Cost reduction was the most concrete operating theme after the leadership reset. Siebel said that headcount has been reduced from 1,075 to roughly 700, and management has removed about $135 million in annual operating costs from the business structure.

Lath has said that the company has already completed actions tied to almost $130 million of the planned savings. He added that some non-employee cost savings will become more visible in the second half of fiscal 2027.

The expense actions also showed up in the quarter. Non-GAAP operating expenses fell $33.9 million from the year-earlier period to $106 million, giving investors a clearer bridge between the restructuring effort and the path management is trying to build toward better margins and cash flow.

C3.ai Offers Cautious FY27 Outlook

For the first quarter of fiscal 2027, management guided for revenues of $50 million to $54 million and a non-GAAP operating loss of $40.5 million to $48.5 million. For the year, C3.ai expects revenues of $210 million to $240 million, and a non-GAAP operating loss of $128 million to $160 million.

The outlook did not present a quick rebound. At the midpoint, full-year revenues imply another step down from the fiscal 2026 revenues of $250.3 million, even as management works to lower the expense base.

That made the call notable for its tone. Executives did not promise an immediate revenue snapback. Instead, they argued that cost cuts, organizational redesign and tighter sales execution are the tools that can eventually restore growth and profitability.

AI Faces Sharp Questions on Sales Execution

Analyst questions quickly focused on what went wrong. A Citizens JMP analyst asked why revenues had fallen so sharply from the prior levels and whether churn or customer non-renewals were bigger issues than expected.

Siebel answered that the core problem was sales execution, not product quality or market demand. Lath added that the company has not seen a significant loss of production customers, reinforcing management’s effort to separate weak sales productivity from customer retention.

In another important exchange, a UBS analyst asked about the mix of prioritized engineering services, professional services and licenses in fiscal 2027. Management gave only broad direction, saying professional services should represent 10-15% of total revenues, while Siebel said that the new go-to-market structure makes the future mix hard to pin down.

C3.ai Leaves Investors With Execution Test

The clearest closing takeaway was management’s insistence that the company now has a written strategy, a reset budget and a rebuilt operating structure. Siebel repeatedly returned to execution, not messaging, as the standard by which the next few quarters should be judged.       

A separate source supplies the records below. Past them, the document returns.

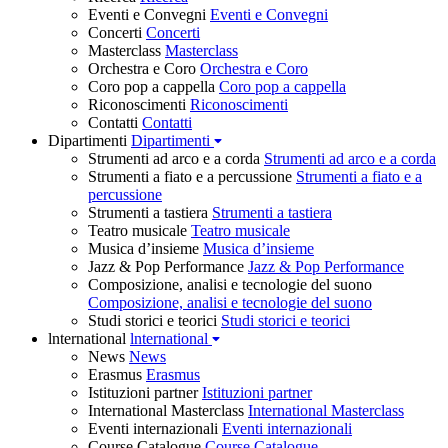
Eventi e Convegni
Eventi e Convegni
Concerti
Concerti
Masterclass
Masterclass
Orchestra e Coro
Orchestra e Coro
Coro pop a cappella
Coro pop a cappella
Riconoscimenti
Riconoscimenti
Contatti
Contatti
Dipartimenti
Dipartimenti
Strumenti ad arco e a corda
Strumenti ad arco e a corda
Strumenti a fiato e a percussione
Strumenti a fiato e a
percussione
Strumenti a tastiera
Strumenti a tastiera
Teatro musicale
Teatro musicale
Musica d’insieme
Musica d’insieme
Jazz & Pop Performance
Jazz & Pop Performance
Composizione, analisi e tecnologie del suono
Composizione, analisi e tecnologie del suono
Studi storici e teorici
Studi storici e teorici
lnternational
lnternational
News
News
Erasmus
Erasmus
Istituzioni partner
Istituzioni partner
International Masterclass
International Masterclass
Eventi internazionali
Eventi internazionali
Course Catalogue
Course Catalogue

Siebel also stressed liquidity. C3.ai ended April with $575.4 million in cash, cash-equivalents and marketable securities, and Lath said that balance had risen to $673 million as of June 3, 2026, after Siebel’s stock purchase, giving management room to pursue its turnaround plan without raising the issue of financing.

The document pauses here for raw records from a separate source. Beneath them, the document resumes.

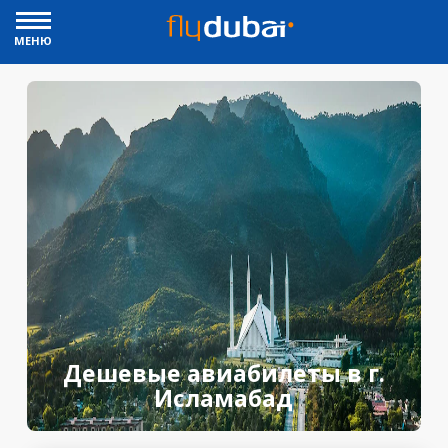
МЕНЮ
Дешевые авиабилеты в г.
Исламабад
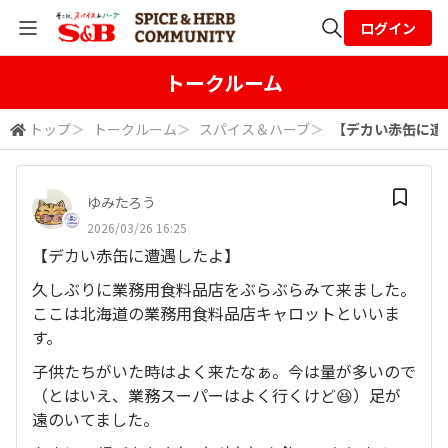
ログイン
全体検索
トークルーム
トップ
＞
トークルーム
＞
スパイス＆ハーブ
＞
【デカい赤缶に遭遇
検索
ゆみたろう
2026/03/26 16:25
【デカい赤缶に遭遇したよ】
久しぶりに業務用食料品店をぶらぶらみて来ました。
ここは北海道の業務用食料品店キャロットといいま
す。
子供たちがいた時はよく来たなぁ。今は量が多いので
（とはいえ、業務スーパーはよく行くけど😆）足が
遠のいてました。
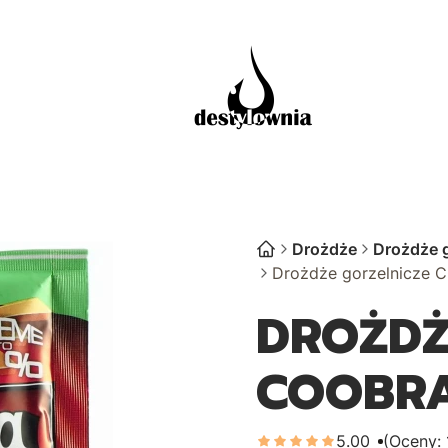
ZAKUPY HURTOWE
Drożdże
Drożdże g
Drożdże gorzelnicze
DROŻDŻ
COOBRA
5.00
(Oceny:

What Zacks Signals Say About AI

AI carries a Zacks Rank #3 (Hold), which points to a more balanced near-term view than the higher-ranked stocks in the Zacks system. A Hold rating can support a wait-and-see stance, especially after a quarter that centered on restructuring and execution repair rather than operating momentum. You can see the complete list of today’s Zacks #1 Rank (Strong Buy) stocks here.

The stock’s Value Score of F, Growth Score of F and VGM Score of F are weak signals, while its Momentum Score of C is more neutral. Under the Zacks framework, stronger combinations usually come from stocks with a Zacks Rank #1 or 2 (Buy) paired with A or B style scores. The current rank and scores do not rule out improvement, but the Zacks Rank can change as earnings estimates are revised after the latest results.